August 06, 2007 | Monday
Yahoo’s open source move against Google
By Jackie Danicki - Blogger in News |Search Engines |Google |Yahoo |Search Technology
Tim O’Reilly, a prominent figure in the tech industry (he popularized the term Web 2.0), has some interesting analysis of Yahoo’s recently announced dive into open source. The project is called Hadoop, and Yahoo is throwing its weight behind it in a big way, even bringing in big tech name Doug Cutting to support Hadoop. What Hadoop is exactly - “a Free Java software framework that supports distributed applications running on large clusters of commodity computers that process huge amounts of data” (named after its creator’s child’s cuddly toy) - is less important than what Yahoo’s support for it signifies.
First, it indicates a kind of competitive tipping point in Web 2.0, where a large company that is a strong #2 in a space (search) realizes that open source is a great competitive weapon against their dominant competitor...If Yahoo! is realizing that open source is an important part of their competitive strategy, you can be sure that other big Web 2.0 companies will follow.
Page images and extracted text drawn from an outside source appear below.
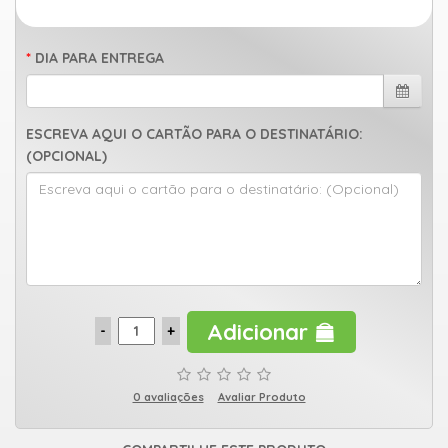
uma
mensagem
DIA PARA ENTREGA
ESCREVA AQUI O CARTÃO PARA O DESTINATÁRIO:
(OPCIONAL)
Adicionar
0 avaliações
Avaliar Produto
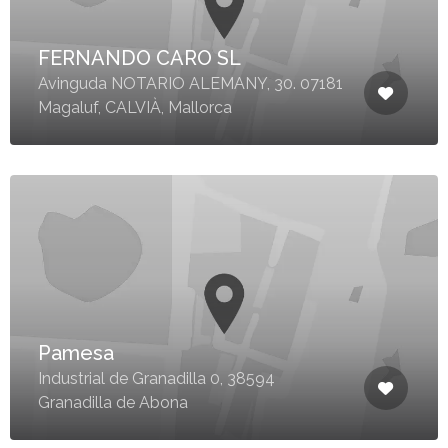
FERNANDO CARO SL
Avinguda NOTARIO ALEMANY, 30. 07181
Magaluf, CALVIÀ, Mallorca
Pamesa
Industrial de Granadilla 0, 38594
Granadilla de Abona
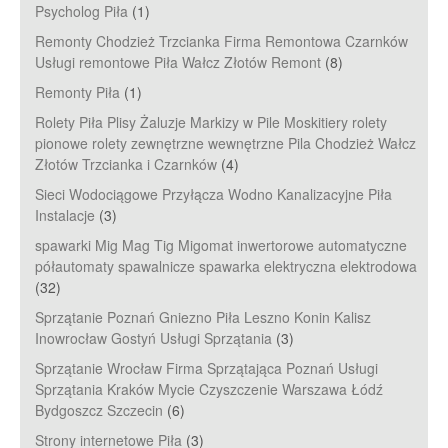
Psycholog Piła
(1)
Remonty Chodzież Trzcianka Firma Remontowa Czarnków
Usługi remontowe Piła Wałcz Złotów Remont
(8)
Remonty Piła
(1)
Rolety Piła Plisy Żaluzje Markizy w Pile Moskitiery rolety
pionowe rolety zewnętrzne wewnętrzne Pila Chodzież Wałcz
Złotów Trzcianka i Czarnków
(4)
Sieci Wodociągowe Przyłącza Wodno Kanalizacyjne Piła
Instalacje
(3)
spawarki Mig Mag Tig Migomat inwertorowe automatyczne
półautomaty spawalnicze spawarka elektryczna elektrodowa
(32)
Sprzątanie Poznań Gniezno Piła Leszno Konin Kalisz
Inowrocław Gostyń Usługi Sprzątania
(3)
Sprzątanie Wrocław Firma Sprzątająca Poznań Usługi
Sprzątania Kraków Mycie Czyszczenie Warszawa Łódź
Bydgoszcz Szczecin
(6)
Strony internetowe Piła
(3)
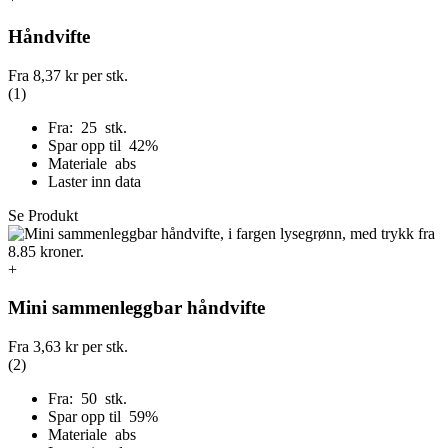
Håndvifte
Fra
8,37 kr
per stk.
(1)
Fra: 25 stk.
Spar opp til 42%
Materiale abs
Laster inn data
Se Produkt
+
Mini sammenleggbar håndvifte
Fra
3,63 kr
per stk.
(2)
Fra: 50 stk.
Spar opp til 59%
Materiale abs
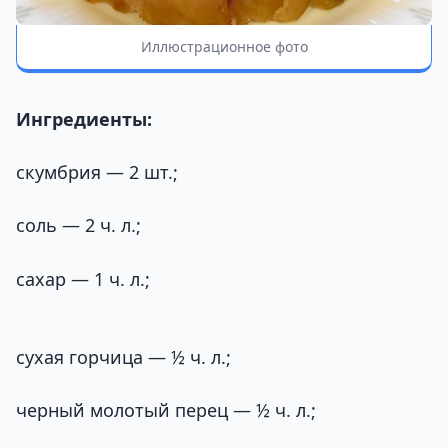
Иллюстрационное фото
Ингредиенты:
скумбрия — 2 шт.;
соль — 2 ч. л.;
сахар — 1 ч. л.;
сухая горчица — ½ ч. л.;
черный молотый перец — ½ ч. л.;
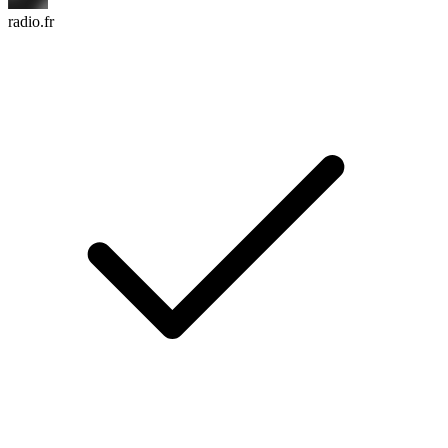
radio.fr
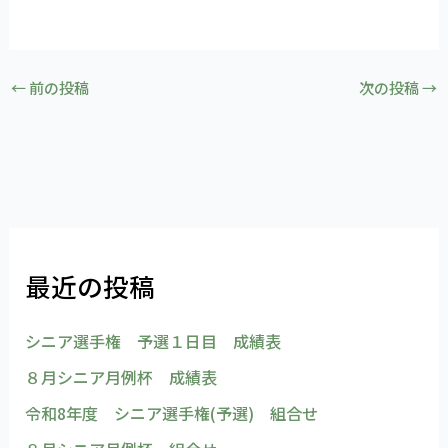
←
前の投稿
次の投稿
→
最近の投稿
シニア選手権 予選１日目 成績表
８月シニア月例杯 成績表
令和8年度 シニア選手権(予選) 組合せ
In particular, expect support of open source projects that implement software that Google treats as proprietary.
Hadoop is also expected to give Yahoo vital “geek cred” with the brainiacs they need to attract as employees in order to thrive.
But according to Cutting, web search isn’t Hadoop’s raison d’être.
“Where Hadoop really shines,” says Doug, “is in data exploration.” Many problems, including tuning ad systems, personalization, learning what users need—and for that matter, corporate or government data mining—involve finding signal in a lot of noise.
For those of you who are technically adept enough to want to know more about the details of Yahoo’s involvement with Hadoop, Yahoo blogger Jeremy Zawodny has written about it here. For the rest of us, it is enough to note that Yahoo’s confidence in the importance of open source is obviously high - high enough to be employed as a tactic to compete with Google. Things will get really interesting when, as O’Reilly predicts, other big Web 2.0 companies follow. It is anyone’s guess as to whether Google can look to the future and watch its back at the same time.